ASSIGNMENT ::
Copy every line of the listing below, character for character.

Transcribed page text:
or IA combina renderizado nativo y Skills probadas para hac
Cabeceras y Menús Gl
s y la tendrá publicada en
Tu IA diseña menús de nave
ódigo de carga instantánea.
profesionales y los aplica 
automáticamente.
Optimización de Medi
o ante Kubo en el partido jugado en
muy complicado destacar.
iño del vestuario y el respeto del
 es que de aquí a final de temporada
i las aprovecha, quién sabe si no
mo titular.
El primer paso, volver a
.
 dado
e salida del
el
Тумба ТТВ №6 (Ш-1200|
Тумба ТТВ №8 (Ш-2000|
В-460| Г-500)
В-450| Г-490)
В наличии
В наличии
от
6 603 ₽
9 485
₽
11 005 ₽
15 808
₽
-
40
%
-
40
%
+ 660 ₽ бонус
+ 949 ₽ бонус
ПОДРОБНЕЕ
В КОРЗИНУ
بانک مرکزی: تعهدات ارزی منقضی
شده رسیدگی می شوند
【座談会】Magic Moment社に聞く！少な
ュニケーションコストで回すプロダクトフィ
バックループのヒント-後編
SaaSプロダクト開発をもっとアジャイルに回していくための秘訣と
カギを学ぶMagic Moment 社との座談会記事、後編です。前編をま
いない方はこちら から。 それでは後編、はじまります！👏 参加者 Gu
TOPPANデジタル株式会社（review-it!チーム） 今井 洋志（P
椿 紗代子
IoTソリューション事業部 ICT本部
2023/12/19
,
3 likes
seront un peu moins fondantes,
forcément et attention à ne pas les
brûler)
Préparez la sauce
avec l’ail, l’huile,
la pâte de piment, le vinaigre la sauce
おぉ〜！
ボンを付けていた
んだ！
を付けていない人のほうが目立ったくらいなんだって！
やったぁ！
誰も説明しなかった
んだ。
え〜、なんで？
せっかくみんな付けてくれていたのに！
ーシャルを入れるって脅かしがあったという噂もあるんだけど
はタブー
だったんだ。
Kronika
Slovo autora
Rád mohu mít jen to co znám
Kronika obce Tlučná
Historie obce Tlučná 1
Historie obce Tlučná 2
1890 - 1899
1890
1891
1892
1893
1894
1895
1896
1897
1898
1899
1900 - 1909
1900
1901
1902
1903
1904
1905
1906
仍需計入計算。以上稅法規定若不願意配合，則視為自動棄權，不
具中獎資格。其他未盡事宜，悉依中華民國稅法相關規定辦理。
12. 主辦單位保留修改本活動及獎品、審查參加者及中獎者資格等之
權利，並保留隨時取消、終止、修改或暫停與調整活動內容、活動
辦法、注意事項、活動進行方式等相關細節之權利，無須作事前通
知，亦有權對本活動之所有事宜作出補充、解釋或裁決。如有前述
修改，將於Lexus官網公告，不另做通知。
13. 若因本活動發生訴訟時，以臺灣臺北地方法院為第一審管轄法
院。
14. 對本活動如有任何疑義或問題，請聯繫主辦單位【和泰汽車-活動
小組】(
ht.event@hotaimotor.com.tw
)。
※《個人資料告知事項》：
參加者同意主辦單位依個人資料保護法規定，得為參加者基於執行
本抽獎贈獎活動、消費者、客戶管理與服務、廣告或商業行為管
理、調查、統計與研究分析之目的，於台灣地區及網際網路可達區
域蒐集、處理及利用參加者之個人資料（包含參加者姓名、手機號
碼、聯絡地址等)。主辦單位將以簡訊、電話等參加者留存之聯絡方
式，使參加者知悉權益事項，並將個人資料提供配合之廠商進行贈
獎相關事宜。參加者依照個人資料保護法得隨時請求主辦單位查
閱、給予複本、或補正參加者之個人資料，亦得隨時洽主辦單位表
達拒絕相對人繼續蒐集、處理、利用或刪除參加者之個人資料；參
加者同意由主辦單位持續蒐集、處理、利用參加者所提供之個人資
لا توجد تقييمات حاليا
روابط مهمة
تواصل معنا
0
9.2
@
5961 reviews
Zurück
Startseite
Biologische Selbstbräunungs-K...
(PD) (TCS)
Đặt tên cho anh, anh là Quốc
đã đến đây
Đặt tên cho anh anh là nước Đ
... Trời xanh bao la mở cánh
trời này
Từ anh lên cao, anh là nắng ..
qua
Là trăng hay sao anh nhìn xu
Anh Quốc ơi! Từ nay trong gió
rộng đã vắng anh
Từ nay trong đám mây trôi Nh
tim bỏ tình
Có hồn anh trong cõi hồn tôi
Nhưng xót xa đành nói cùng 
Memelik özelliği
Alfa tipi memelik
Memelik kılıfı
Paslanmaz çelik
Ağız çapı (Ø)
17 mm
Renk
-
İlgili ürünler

RESULT ::
or IA combina renderizado nativo y Skills probadas para hac
Cabeceras y Menús Gl
s y la tendrá publicada en
Tu IA diseña menús de nave
ódigo de carga instantánea.
profesionales y los aplica 
automáticamente.
Optimización de Medi
o ante Kubo en el partido jugado en
muy complicado destacar.
iño del vestuario y el respeto del
 es que de aquí a final de temporada
i las aprovecha, quién sabe si no
mo titular.
El primer paso, volver a
.
 dado
e salida del
el
Тумба ТТВ №6 (Ш-1200|
Тумба ТТВ №8 (Ш-2000|
В-460| Г-500)
В-450| Г-490)
В наличии
В наличии
от
6 603 ₽
9 485
₽
11 005 ₽
15 808
₽
-
40
%
-
40
%
+ 660 ₽ бонус
+ 949 ₽ бонус
ПОДРОБНЕЕ
В КОРЗИНУ
بانک مرکزی: تعهدات ارزی منقضی
شده رسیدگی می شوند
【座談会】Magic Moment社に聞く！少な
ュニケーションコストで回すプロダクトフィ
バックループのヒント-後編
SaaSプロダクト開発をもっとアジャイルに回していくための秘訣と
カギを学ぶMagic Moment 社との座談会記事、後編です。前編をま
いない方はこちら から。 それでは後編、はじまります！👏 参加者 Gu
TOPPANデジタル株式会社（review-it!チーム） 今井 洋志（P
椿 紗代子
IoTソリューション事業部 ICT本部
2023/12/19
,
3 likes
seront un peu moins fondantes,
forcément et attention à ne pas les
brûler)
Préparez la sauce
avec l’ail, l’huile,
la pâte de piment, le vinaigre la sauce
おぉ〜！
ボンを付けていた
んだ！
を付けていない人のほうが目立ったくらいなんだって！
やったぁ！
誰も説明しなかった
んだ。
え〜、なんで？
せっかくみんな付けてくれていたのに！
ーシャルを入れるって脅かしがあったという噂もあるんだけど
はタブー
だったんだ。
Kronika
Slovo autora
Rád mohu mít jen to co znám
Kronika obce Tlučná
Historie obce Tlučná 1
Historie obce Tlučná 2
1890 - 1899
1890
1891
1892
1893
1894
1895
1896
1897
1898
1899
1900 - 1909
1900
1901
1902
1903
1904
1905
1906
仍需計入計算。以上稅法規定若不願意配合，則視為自動棄權，不
具中獎資格。其他未盡事宜，悉依中華民國稅法相關規定辦理。
12. 主辦單位保留修改本活動及獎品、審查參加者及中獎者資格等之
權利，並保留隨時取消、終止、修改或暫停與調整活動內容、活動
辦法、注意事項、活動進行方式等相關細節之權利，無須作事前通
知，亦有權對本活動之所有事宜作出補充、解釋或裁決。如有前述
修改，將於Lexus官網公告，不另做通知。
13. 若因本活動發生訴訟時，以臺灣臺北地方法院為第一審管轄法
院。
14. 對本活動如有任何疑義或問題，請聯繫主辦單位【和泰汽車-活動
小組】(
ht.event@hotaimotor.com.tw
)。
※《個人資料告知事項》：
參加者同意主辦單位依個人資料保護法規定，得為參加者基於執行
本抽獎贈獎活動、消費者、客戶管理與服務、廣告或商業行為管
理、調查、統計與研究分析之目的，於台灣地區及網際網路可達區
域蒐集、處理及利用參加者之個人資料（包含參加者姓名、手機號
碼、聯絡地址等)。主辦單位將以簡訊、電話等參加者留存之聯絡方
式，使參加者知悉權益事項，並將個人資料提供配合之廠商進行贈
獎相關事宜。參加者依照個人資料保護法得隨時請求主辦單位查
閱、給予複本、或補正參加者之個人資料，亦得隨時洽主辦單位表
達拒絕相對人繼續蒐集、處理、利用或刪除參加者之個人資料；參
加者同意由主辦單位持續蒐集、處理、利用參加者所提供之個人資
لا توجد تقييمات حاليا
روابط مهمة
تواصل معنا
0
9.2
@
5961 reviews
Zurück
Startseite
Biologische Selbstbräunungs-K...
(PD) (TCS)
Đặt tên cho anh, anh là Quốc
đã đến đây
Đặt tên cho anh anh là nước Đ
... Trời xanh bao la mở cánh
trời này
Từ anh lên cao, anh là nắng ..
qua
Là trăng hay sao anh nhìn xu
Anh Quốc ơi! Từ nay trong gió
rộng đã vắng anh
Từ nay trong đám mây trôi Nh
tim bỏ tình
Có hồn anh trong cõi hồn tôi
Nhưng xót xa đành nói cùng 
Memelik özelliği
Alfa tipi memelik
Memelik kılıfı
Paslanmaz çelik
Ağız çapı (Ø)
17 mm
Renk
-
İlgili ürünler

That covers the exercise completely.